Availability also needs to be addressed in a practical fashion. Not ideal objectives of 99.99% or similar imposed across the board without reference to the significance of the service or the cost of achieving the level suggested.
Why provide a gold-plated service for low priority discretionary work?
The above shows two popular approaches. The first is a blanket 99.99 sort of approach which is a gross averaging mechanism. Consider a single 8 hour downtime event. This would still leave 99.9% achievable over a year, but is only 93.3% for the week it occurred.

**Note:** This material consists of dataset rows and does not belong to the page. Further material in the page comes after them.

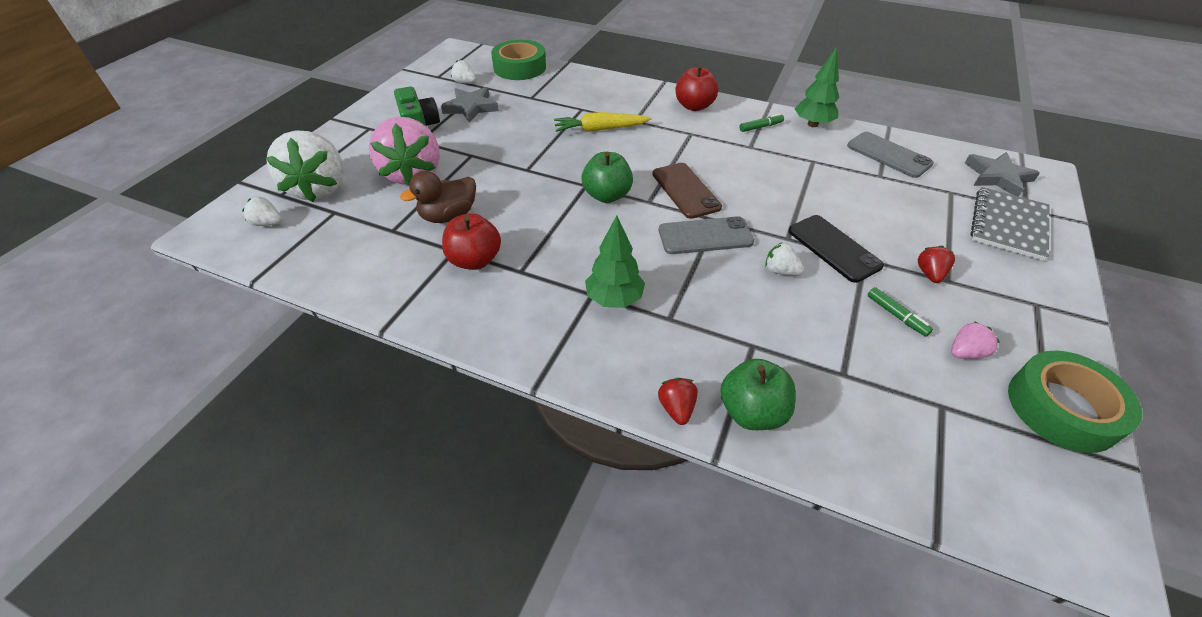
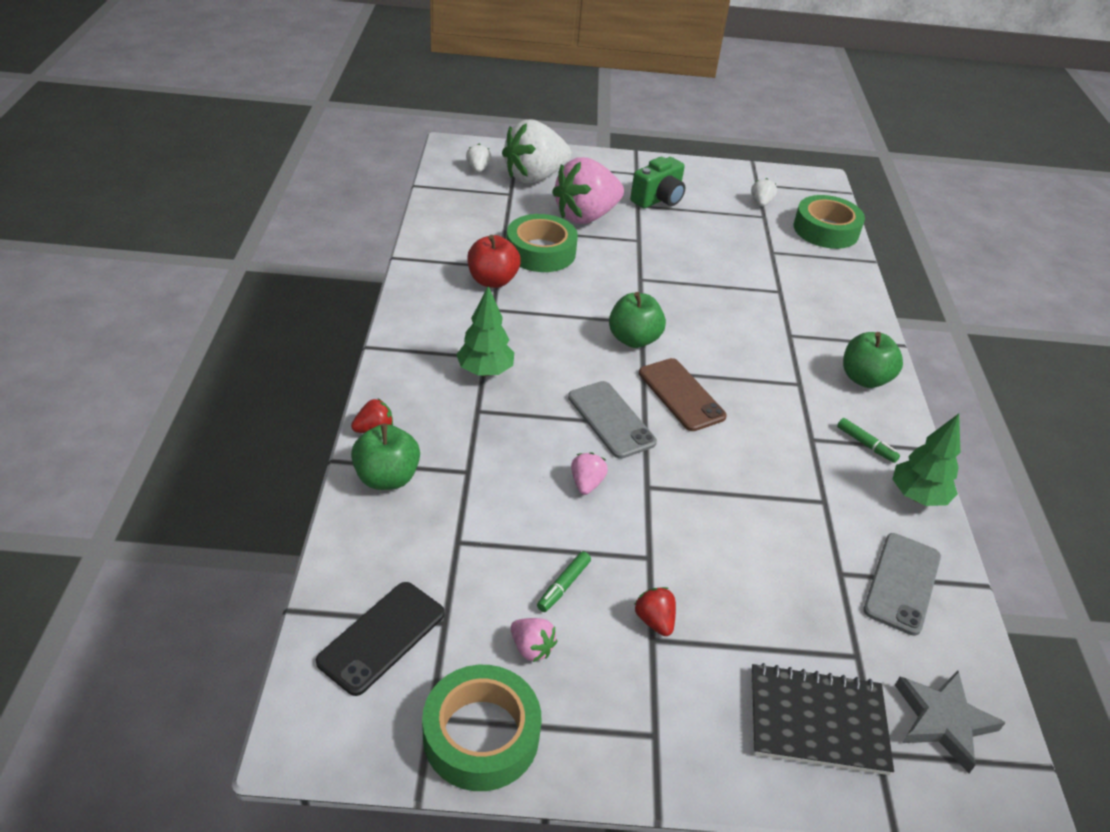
camera: 65 degrees right, 5 degrees down
(449, 216) = (541, 252): brown duck -> green tape
(471, 107) = (718, 219): grey star -> none
(600, 129) = (749, 312): yellow carrot -> none
(685, 190) = (681, 395): brown phone -> brown phone turned 75 degrees counterclockwise
(694, 106) = (864, 378): red apple -> green apple
(780, 271) = (586, 483): white strawberry -> pink strawberry
(833, 248) = (652, 528): black phone -> black phone (382, 637)
(929, 274) = (654, 621): red strawberry -> red strawberry turned 105 degrees counterclockwise
(1008, 225) = (817, 721): grey notebook -> black notebook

It is better to use a definition that reflects the local situation. Typically outages of a given duration can be accepted within a given period. Say up to 6 minutes down is OK if it occurs just once a week and once up to 60 minutes in a month, once up to 4 hours in a quarter and once up to 8 hours in a year. This equates to 99.5% but is meaningful to users and can be monitored and policed effectively.
Once that is achieved, other issues arise. What is‘up’ and what is ‘slow time’?
Continuity and disaster recovery needs to be sized to ensure that a reasonable service will continue to be supplied within the DR defined levels.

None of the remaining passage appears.